** Problem to solve **
Tally how many lines in the records below contain the word "position". Reply with the number alone.

* Start *

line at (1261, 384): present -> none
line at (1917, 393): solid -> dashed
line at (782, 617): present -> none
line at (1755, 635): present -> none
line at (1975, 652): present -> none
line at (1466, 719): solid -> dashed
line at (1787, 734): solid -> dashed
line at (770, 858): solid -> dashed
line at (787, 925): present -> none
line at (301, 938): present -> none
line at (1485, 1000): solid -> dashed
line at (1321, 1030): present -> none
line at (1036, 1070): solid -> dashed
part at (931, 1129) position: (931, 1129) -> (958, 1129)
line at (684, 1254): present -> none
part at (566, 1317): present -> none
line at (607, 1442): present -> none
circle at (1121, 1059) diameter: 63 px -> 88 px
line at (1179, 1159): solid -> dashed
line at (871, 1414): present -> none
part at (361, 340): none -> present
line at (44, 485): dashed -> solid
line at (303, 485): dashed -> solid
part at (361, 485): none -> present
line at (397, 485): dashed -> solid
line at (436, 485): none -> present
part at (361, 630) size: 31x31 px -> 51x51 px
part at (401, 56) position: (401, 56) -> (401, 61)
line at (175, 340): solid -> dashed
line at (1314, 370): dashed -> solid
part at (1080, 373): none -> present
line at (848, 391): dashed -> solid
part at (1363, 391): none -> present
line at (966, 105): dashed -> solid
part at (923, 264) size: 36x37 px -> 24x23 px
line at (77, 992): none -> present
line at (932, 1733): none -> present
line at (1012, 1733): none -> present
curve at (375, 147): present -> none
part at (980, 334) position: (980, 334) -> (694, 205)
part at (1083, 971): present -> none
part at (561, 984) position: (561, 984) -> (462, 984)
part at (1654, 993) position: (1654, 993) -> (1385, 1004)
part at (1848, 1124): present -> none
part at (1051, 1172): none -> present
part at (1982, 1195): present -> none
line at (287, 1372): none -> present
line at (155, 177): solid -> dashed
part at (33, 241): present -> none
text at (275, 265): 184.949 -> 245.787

* End *

** Solution to the exercise **
5